Calcification of arteries, especially in the coronaries (CAC), progresses with age and is associated with increased risk. However, evidence shows that CAC progression is promoted by statins, leading some to believe that CAC is protective. This leaves a clinical dilemma for the elderly with CAC, from being told: 1) to start statins to reduce their high-risk CAC and 2) that statins reduce risk by increasing CAC. We posit that calcification reduces risk only in older individuals with high coronary calcium. Clinically, numerous small deposits are associated with higher risk than large, contiguous deposits of the same volume. The link between CAC and risk is most likely plaque rupture due to compliance mismatch at the interface between compliant vascular tissue and rigid calcium mineral. Theoretically, surfaces of calcium deposits that face toward mechanical stress have increased rupture risk, which should increase as mineral surface area (SA) increases. Thus, SA is predicted to increase initially with progression of calcification, but, eventually, when deposits coalesce they may reduce SA and presumably risk. This results in a roughly bell-shaped curve for the relationship of risk to calcification. Older individuals, who generally have more calcification, may be on the downslope of this curve. Therefore, SA may be a useful indicator of vulnerable plaque. In support of this, clinical PET imaging with fluoride (18F-NaF), which preferentially labels the surface of calcium deposits, was shown to identify vulnerable plaque. Based on these studies, we have developed a novel way to quantitatively assess changes in SA of aortic calcium deposits in mice and found that the opposite trends in 18F-NaF incorporation by microPET vs. in mineral content by microCT would suggest coalescence of calcium deposits. We propose the novel hypothesis that calcification reduces risk only in older individuals, who have enough calcium content for progression to lead to coalescence. We propose 2 aims.
AIM 1. DETERMINE IF AGING CAUSES PARADOXICAL CHANGES IN AORTIC CALCIUM CONTENT VS. MINERAL SURFACE AREA IN MICE. We will assess changes over 2 years in mineral SA vs. calcium content in hyperlipidemic (Apoe-/- and Ldlr-/-) mice by serial, 18F-microPET/microCT imaging and quantitative histochemical analyses using automated edge- detection.
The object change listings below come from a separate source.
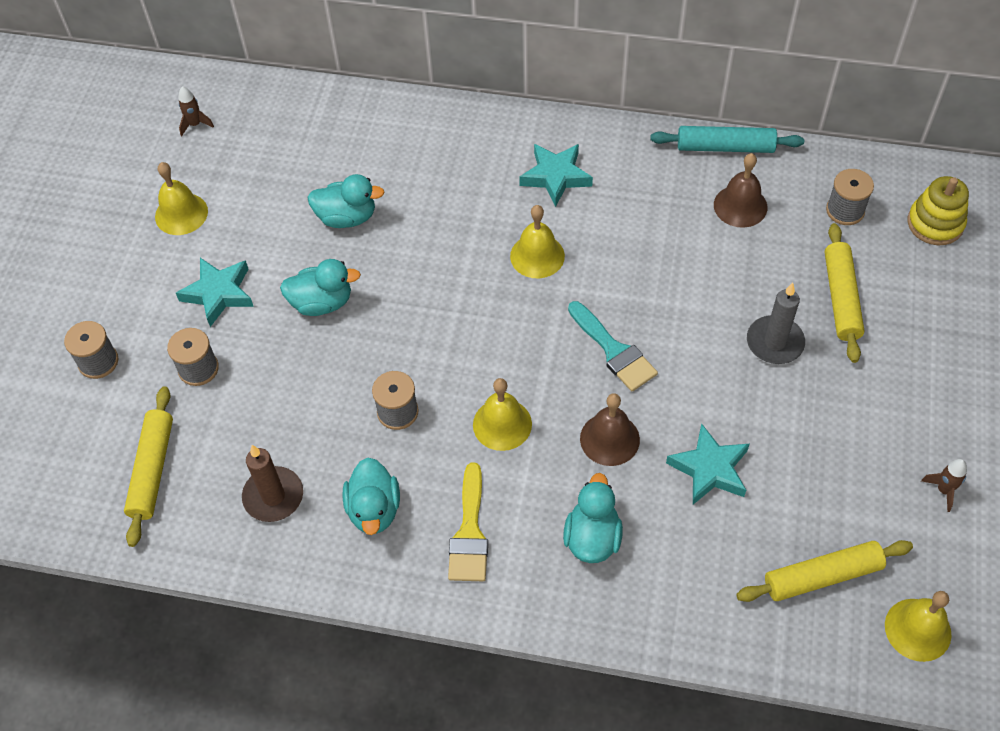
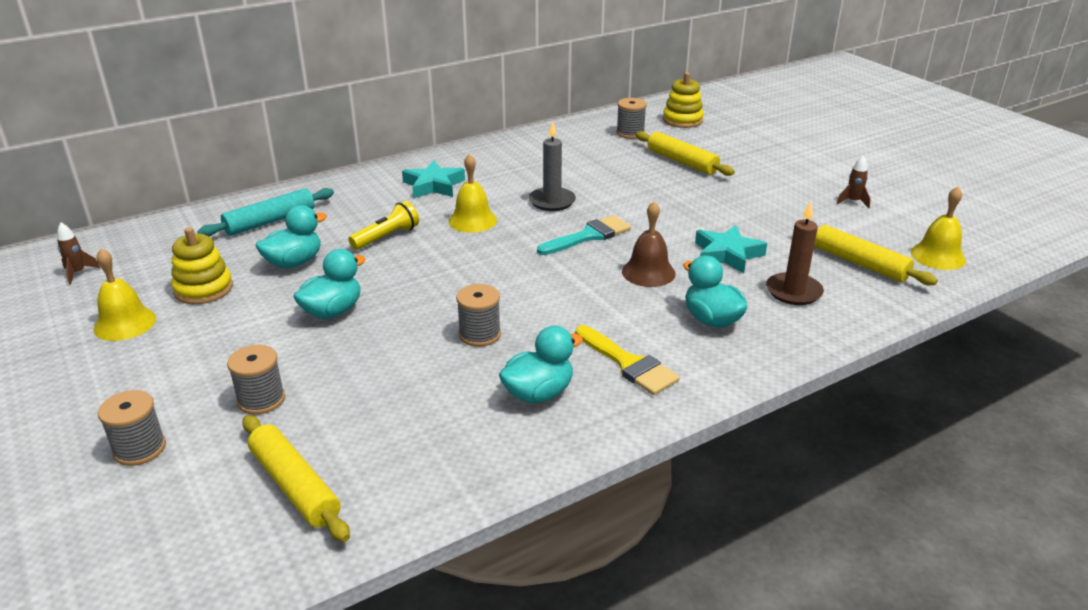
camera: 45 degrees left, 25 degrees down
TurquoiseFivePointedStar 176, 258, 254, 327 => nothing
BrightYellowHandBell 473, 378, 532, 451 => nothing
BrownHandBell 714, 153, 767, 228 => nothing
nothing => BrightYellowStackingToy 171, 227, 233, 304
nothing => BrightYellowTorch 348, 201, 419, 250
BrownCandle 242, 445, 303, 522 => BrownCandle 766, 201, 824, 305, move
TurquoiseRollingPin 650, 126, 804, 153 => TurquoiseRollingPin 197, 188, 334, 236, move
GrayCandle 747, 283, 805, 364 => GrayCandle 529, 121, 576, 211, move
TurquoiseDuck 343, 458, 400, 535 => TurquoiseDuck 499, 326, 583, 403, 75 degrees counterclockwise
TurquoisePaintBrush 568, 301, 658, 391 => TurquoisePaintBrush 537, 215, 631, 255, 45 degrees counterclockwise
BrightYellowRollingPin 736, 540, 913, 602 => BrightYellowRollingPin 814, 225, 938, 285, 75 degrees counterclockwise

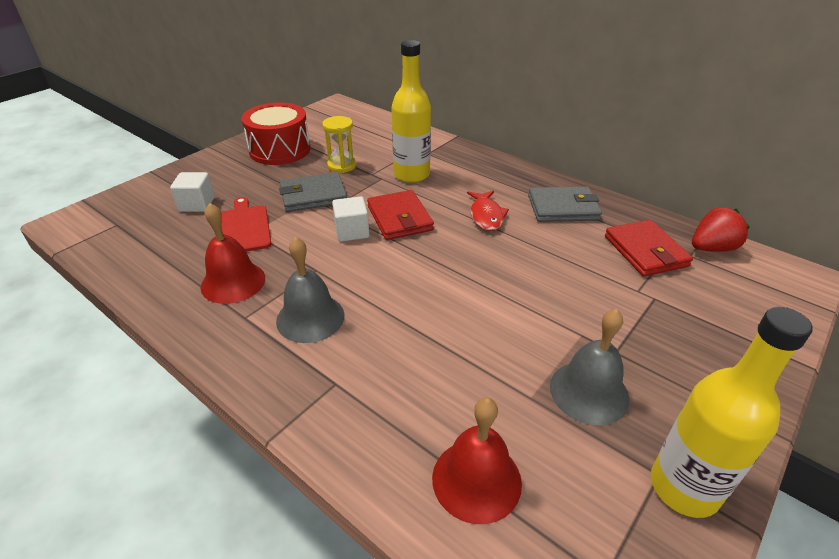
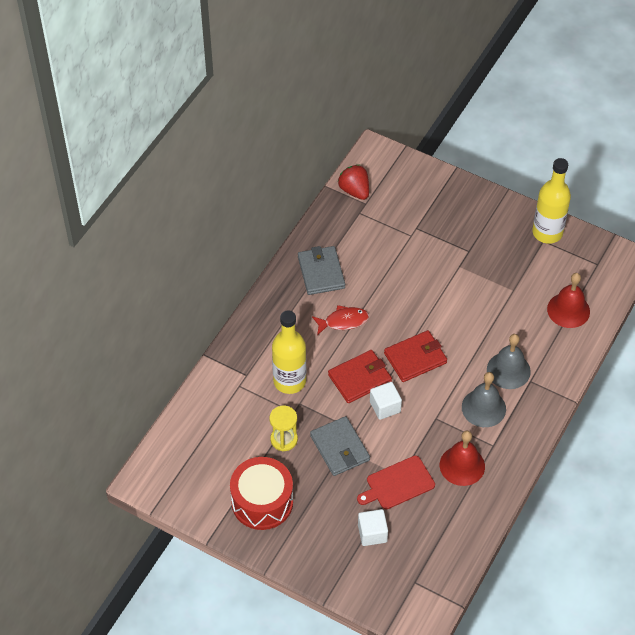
camera: 100 degrees left, 15 degrees up
GrayHandBell 550, 309, 629, 425 => GrayHandBell 487, 334, 531, 389, move
RedWallet 605, 220, 693, 276 => RedWallet 384, 330, 447, 382, move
AIM 2. DETERMINE IF MORPHOLOGIC RUPTURE RISK OF AORTIC CALCIUM DEPOSITS CHANGES DIFFERENTIALLY IN OLD VS. YOUNG MICE ON STATINS. Aortas of hyperlipidemic mice on and off statins for 5 months will be subjected to the imaging and histological analysis, as in Aim1. In addition, after euthanasia, we will determine plaque rupture threshold from stress-strain recordings and assess high resolution, 3D, laser light-sheet fluorescence microscopy to overcome any sampling limitation of histology. Results will reveal whether aging transforms the risk of calcification progression through coalescence and reduction of surface area, compliance mismatch, and mechanical rupture stress. If progression is found to reduce risk, it would have a profound impact on clinical management in the aging population.
In the vast majority of older adults, the arteries become stiff, scarred and constricted, leading to high morbidity and mortality, with no known medical treatment. Since lipid lowering medications (statin) have been shown to reduce cardiovascular events but increase calcification of arteries, we will determine if calcification in the elderly is uniquely protective unlike that in younger adults.